Text excerpt =>
********
Electricity blackouts will become more common as surging power demand outpaces public and private utilities' abilities to provide a continuous and reliable flow of power to customers, a new research paper asserts.
The problem, while global in scope, could be especially pronounced in urban areas where old and often fragile power distribution systems are being tested in ways not conceived of a generation ago, states the research paper that examined the causes behind 50 blackout events in 26 countries since 2003, including several major U.S. outages.
"Understanding the nature of blackouts is more than just a record of past failures," researchers Hugh Byrd and Steve Matthewman write in the Journal of Urban Technology. "[B]lackouts are dress rehearsals for the future in which they will appear with greater frequency and severity, and as urban areas become more compact, with greater consequences."
Their research paper, titled "Exergy and the City: The Technology and Sociology of Power (Failure)," is the latest in a series of studies examining grid failures and warning that the world should "prepare for the prospect of coping without electricity as instances of complete power failure become increasingly common."
********
Supplied material =>
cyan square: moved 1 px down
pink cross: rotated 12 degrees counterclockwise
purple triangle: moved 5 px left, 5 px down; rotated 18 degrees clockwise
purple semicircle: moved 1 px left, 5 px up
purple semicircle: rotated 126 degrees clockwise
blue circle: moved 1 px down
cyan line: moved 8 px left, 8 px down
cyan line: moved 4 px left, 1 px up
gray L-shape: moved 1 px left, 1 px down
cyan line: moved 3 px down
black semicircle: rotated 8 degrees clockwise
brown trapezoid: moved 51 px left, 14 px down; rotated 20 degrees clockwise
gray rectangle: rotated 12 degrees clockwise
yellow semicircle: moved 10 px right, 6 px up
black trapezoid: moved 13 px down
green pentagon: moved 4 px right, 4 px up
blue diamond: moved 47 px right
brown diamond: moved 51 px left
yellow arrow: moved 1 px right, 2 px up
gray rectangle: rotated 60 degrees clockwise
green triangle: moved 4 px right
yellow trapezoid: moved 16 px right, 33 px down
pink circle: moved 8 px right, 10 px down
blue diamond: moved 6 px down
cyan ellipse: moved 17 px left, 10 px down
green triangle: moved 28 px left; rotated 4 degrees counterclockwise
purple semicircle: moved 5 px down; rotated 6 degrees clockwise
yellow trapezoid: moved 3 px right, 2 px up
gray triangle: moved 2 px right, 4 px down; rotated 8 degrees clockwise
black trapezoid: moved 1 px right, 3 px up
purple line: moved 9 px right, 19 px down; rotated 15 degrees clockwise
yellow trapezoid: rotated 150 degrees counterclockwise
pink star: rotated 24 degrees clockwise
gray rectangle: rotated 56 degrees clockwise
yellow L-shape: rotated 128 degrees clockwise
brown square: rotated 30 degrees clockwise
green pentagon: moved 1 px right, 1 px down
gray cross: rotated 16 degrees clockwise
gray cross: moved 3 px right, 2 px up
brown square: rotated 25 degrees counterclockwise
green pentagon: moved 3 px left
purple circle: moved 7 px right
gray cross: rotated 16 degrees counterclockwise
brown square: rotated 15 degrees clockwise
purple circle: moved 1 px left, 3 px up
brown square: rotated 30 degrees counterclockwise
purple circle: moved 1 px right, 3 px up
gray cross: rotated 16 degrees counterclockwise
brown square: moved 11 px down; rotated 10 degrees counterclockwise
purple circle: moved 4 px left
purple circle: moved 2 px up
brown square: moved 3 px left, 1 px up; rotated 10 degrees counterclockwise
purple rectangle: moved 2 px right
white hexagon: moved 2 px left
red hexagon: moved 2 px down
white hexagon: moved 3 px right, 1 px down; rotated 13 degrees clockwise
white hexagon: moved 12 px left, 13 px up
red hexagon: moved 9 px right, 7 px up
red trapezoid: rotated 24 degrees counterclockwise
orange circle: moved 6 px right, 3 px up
********
Required tasks =>
A: In the text on electricity blackouts, shorten the paragraph beginning "The problem, while global in scope" while keeping its main facts.
B: Reproduce the stretch of the text on electricity blackouts from "Electricity blackouts will" through "research paper asserts.".

Results of the exercise =>
A: The research paper examined the causes of 50 blackouts in 26 countries since 2003, including several major U.S. outages. It says the global problem could be especially pronounced in urban areas. There, old and often fragile distribution systems are being tested in ways not conceived of a generation ago.

B:
Electricity blackouts will become more common as surging power demand outpaces public and private utilities' abilities to provide a continuous and reliable flow of power to customers, a new research paper asserts.